Exercises =>
1. In the commentary on Saskatchewan's gas tax, how large is the provincial tax on gasoline and diesel?
2. Continue the commentary on Saskatchewan's gas tax, picking up after its final sentence.

Selected extract =>
┄┄┄┄┄┄┄┄┄┄
Farmers drive into small towns from their farms to pick up parts and people who live in those small towns commute to the city for work. Then on the weekend, everyone packs up their vehicles to trek across the province to fish, visit family or catch a game at Taylor Field.
You’d be hard pressed to find a place that drives more than Saskatchewan. It’s a necessity, you can’t take a train from Regina to Prince Albert for a meeting. You must get in your car and hit the highway.
And with all that driving comes a big fuel bill.
Recently, the Saskatchewan NDP has renewed its call for the provincial government to cut its 15 cent per litre tax on gasoline and diesel. NDP leader Carla Beck said: “Premier Moe has the power to act today and suspend the gas tax… People are breaking the bank just to fill the tank.”
Cutting the gas tax is a no-brainer. The government can act on it quickly and save Saskatchewanians money instantly.
Unlike sending cheques, as the government did in 2022, or any other complicated affordability measure, a gas tax cut doesn’t have any bureaucracy behind it. The government can just stop collecting the tax and Saskatchewan drivers can start saving.
┄┄┄┄┄┄┄┄┄┄
[Stored records]

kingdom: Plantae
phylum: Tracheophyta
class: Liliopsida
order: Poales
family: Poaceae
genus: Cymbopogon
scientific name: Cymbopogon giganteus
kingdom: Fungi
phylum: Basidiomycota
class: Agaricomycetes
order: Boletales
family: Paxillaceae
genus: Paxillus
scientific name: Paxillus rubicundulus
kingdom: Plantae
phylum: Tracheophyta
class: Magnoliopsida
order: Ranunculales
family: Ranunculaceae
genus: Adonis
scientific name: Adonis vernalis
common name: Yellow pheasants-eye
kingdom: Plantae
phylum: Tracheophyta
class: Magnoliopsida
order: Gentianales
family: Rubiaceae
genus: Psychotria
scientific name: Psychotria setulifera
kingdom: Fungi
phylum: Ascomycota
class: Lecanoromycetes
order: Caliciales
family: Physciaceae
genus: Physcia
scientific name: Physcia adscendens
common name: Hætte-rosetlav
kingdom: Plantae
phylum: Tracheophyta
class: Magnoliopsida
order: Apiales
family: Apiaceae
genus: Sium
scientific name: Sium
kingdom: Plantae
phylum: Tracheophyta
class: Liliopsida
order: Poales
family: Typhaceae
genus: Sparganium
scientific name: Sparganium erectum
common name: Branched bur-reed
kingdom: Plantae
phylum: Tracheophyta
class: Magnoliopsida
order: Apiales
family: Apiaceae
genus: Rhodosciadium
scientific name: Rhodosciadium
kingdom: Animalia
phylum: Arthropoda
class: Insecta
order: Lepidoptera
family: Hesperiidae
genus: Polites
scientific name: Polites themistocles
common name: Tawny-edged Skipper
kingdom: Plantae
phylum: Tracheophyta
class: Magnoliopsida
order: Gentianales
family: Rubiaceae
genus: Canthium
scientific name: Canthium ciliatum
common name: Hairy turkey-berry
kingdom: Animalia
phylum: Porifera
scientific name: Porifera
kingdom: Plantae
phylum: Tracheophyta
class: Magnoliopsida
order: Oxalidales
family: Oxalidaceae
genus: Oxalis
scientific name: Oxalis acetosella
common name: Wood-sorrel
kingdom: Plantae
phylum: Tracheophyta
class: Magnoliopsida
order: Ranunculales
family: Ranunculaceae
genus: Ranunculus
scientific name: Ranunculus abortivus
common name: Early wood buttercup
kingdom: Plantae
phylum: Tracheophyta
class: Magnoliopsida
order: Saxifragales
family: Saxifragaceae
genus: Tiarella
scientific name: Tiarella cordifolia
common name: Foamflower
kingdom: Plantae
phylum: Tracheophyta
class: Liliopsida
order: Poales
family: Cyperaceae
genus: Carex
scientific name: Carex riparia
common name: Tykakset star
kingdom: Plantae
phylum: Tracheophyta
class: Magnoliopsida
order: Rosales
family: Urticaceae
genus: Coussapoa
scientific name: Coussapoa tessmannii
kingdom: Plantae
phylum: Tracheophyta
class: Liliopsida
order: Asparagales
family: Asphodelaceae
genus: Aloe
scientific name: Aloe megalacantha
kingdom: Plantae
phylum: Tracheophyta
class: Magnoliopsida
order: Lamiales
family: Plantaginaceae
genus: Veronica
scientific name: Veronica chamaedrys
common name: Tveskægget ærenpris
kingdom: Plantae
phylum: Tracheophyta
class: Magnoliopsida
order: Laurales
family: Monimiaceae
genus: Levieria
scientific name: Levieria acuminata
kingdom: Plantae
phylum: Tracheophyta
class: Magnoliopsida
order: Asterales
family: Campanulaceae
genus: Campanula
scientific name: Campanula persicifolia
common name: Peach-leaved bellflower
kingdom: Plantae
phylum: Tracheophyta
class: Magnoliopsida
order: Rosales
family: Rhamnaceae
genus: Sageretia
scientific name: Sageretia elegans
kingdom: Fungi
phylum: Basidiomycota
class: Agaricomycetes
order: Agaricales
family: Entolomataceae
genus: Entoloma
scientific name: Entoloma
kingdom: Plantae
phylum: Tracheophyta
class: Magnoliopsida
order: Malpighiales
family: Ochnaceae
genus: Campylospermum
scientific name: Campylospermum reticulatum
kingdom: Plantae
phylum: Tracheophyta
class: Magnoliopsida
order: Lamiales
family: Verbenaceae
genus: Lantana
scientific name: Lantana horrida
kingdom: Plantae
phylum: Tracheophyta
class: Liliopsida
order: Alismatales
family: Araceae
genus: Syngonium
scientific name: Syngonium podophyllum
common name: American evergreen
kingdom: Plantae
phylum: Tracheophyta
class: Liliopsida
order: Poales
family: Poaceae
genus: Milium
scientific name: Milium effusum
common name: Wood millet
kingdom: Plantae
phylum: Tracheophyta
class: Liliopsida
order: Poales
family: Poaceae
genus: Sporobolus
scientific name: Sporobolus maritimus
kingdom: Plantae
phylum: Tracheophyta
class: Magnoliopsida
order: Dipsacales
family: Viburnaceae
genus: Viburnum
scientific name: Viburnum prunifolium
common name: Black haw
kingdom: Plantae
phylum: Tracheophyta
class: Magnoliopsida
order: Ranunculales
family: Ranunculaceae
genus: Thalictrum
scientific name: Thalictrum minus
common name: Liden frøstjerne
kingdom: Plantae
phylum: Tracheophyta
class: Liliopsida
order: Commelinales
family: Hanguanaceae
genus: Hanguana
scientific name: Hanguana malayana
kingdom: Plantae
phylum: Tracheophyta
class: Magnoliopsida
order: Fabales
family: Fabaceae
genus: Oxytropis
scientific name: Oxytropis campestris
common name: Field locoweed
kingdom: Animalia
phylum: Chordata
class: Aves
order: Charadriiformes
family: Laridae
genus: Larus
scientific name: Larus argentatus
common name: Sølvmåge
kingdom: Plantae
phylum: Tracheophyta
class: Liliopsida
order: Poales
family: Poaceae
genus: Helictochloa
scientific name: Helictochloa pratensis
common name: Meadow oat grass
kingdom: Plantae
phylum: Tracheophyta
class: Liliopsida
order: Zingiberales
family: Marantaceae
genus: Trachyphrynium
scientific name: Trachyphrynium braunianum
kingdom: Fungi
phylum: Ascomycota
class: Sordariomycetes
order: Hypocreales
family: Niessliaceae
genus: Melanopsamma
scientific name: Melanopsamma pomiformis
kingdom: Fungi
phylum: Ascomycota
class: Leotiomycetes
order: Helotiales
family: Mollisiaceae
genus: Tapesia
┄┄┄┄┄┄┄┄┄┄
Results in order =>
1. 15 cents per litre

2.
The provincial government currently charges 15 cents per litre on both gas and diesel. A two-car family, with a minivan and a lighter duty pickup, would be saving $11 and $15 respectively every time they fill up. If that family fills up those vehicles once every two weeks, they would be saving more than $600 a year. That’s a monthly payment on one of those vehicles, or a couple trips to the grocery store.
In response to the NDP, the government says the roughly half a billion the government rakes in from the fuel tax is used to pay for government services.
Is that really what the money is spent on? The government also spends an average of $869 million a year on corporate welfare and that’s the most per person of any province, according to the Fraser Institute.
Instead of taking money out of the wallets of Saskatchewan taxpayers at the gas station to give to corporations, the government should axe all its corporate welfare. That would be enough money to fully cut the gas tax, with a couple hundred million dollars left over.
The government then goes on to say the federal carbon tax is the real cause of unaffordability, citing its recent move to help by stopping the collecting of the carbon tax on home heating in the province.
But the federal carbon tax is also one of the reasons why the government should move on this now. Even though Saskatchewanians aren’t paying the carbon tax on their heating bills this month, the carbon tax on fuel isn’t going anywhere fast.
Currently the carbon tax costs 14 cents per litre of gasoline, but come April, that cost jumps to 17 cents per litre. By 2030, it will be 37 cents per litre and cost the average Saskatchewan household $1,723 per year, according to the Parliamentary Budget Officer, and that’s including the rebates.
Premier Scott Moe knows how much the federal carbon tax hurts the province. He has been fighting it longer than anyone else in the country, first as environment minister, and now as premier.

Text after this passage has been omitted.